Jimmy had been uncharastically silent ever since the Fire Works Factory exploded, nearly killing everyone and almost destroying the town in the process. He'd been thinking about the events of the past few days and had a lot of questions about how the adults were handling things. It was starting to occur to him that a bunch of adults with magick powers should be able to keep it together a little better than they were. Ever since joining The Society, it's been nothing but monster patrol after monster patrol. Jimmy was starting to feel like he and Sally were the ones doing most of the work, while the adults sat around doing paperwork and drinking tea. While this may not have been entirely what was going on, Jimmy did have a point. He was more right than wrong.
"Jimmy, that's the first thing you've said since we've been rescued," Anne observed, "How are you doing dear? I'm afraid we forgot to ask what with all the excitement."
"I'm fine," Jimmy answered curtly, to make clear that he meant the opposite of what he said. As Jimmy spoke, the mood of the room changed. Jimmy was not fine. Neither was Sally. They were both covered in bruises and dust and still had spider webs in their hair. Neither would have objected to taking a bath if one were offered. Sally spent her birthday hanging upside down, scared beyond reason and worrying about dying, which, I’m sure you can agree, is no way to spend one’s birthday. After all, they all would have been dead if Sally hadn't accidentally broadcasted her thoughts about the puppies to Nancy. Waiting for little kids to accidentally defuse dangerous supernatural crisis situations using the whimsy of childhood innocence seemed to Jimmy to be a less than ideal plan at best.
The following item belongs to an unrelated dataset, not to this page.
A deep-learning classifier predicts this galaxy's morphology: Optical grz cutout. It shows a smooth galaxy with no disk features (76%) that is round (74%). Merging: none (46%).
The celebratory, festive mood that was inhabiting the kitchen burst like a soap bubble slamming into a tree. The adults took a good look at both Jimmy and Sally and saw two exhausted, disheveled little kids who were in desperate need of a bath and a bedtime story, not a tea-party with cucumber sandwiches and boring cookies.
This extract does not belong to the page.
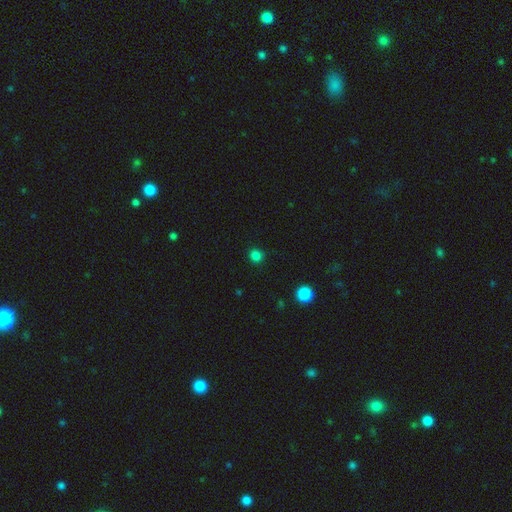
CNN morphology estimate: The model was most divided on "smooth or featured": smooth: 81%, star or artifact: 16%, featured or disk: 3%. More confident: merging — none (89%); how rounded — round (87%).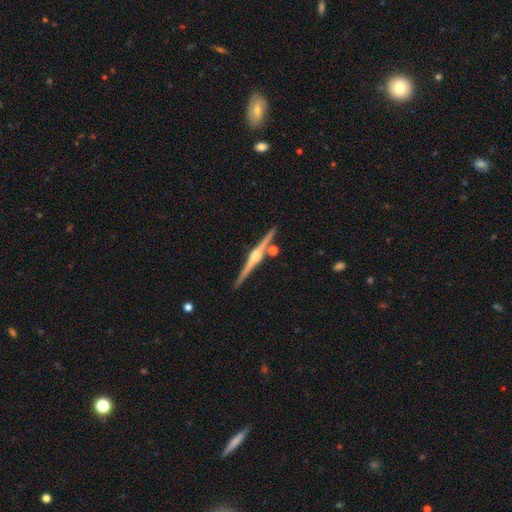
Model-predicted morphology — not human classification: This is clearly a featured or disk galaxy (86%). It is clearly viewed edge-on (99%). Edge-on bulge: clearly rounded (92%). Merging: clearly none (87%).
Anne stood up and faked a yawn. The rest of the adults mumbled about how they had things to do and how it’s getting late and other such things that adults say instead of “I just noticed I’ve overstayed my welcome”. Politeness is, in many cases, nothing more than a collection of little white lies.
Jimmy was aware of the effect his words had on the adults. He watched them look at him and realize what they had done. He felt the chill in the air and was glad for it.
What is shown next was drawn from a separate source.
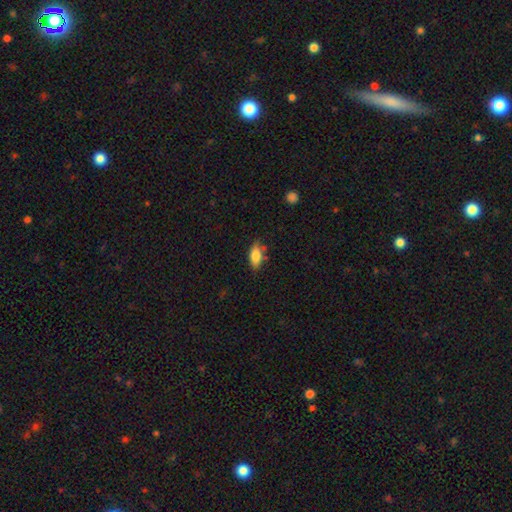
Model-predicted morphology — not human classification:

“Sally spent her birthday hanging upside down and almost being eaten by giant spiders because a whole bunch of years ago you wouldn’t be nice to Freak Andy. We had to save the town again. I need a bath and an explanation for what’s going on around here and a nap, not a goddamn tea party. I’m seven, not stupid.”
Whatever joy remained in the room vanished when Jimmy’s words reached everyone’s ears. The adults lowered their eyes to the ground and couldn’t think of a thing to say.
Jimmy pushed his chair away from the table and stood up. “I’m leaving,” he said.
No one said anything. Not even Sally. Jimmy left Anne’s house, quietly shutting the door behind him. It was louder than any slam could have been.
“Well than Magus, what now?” Gustav asked.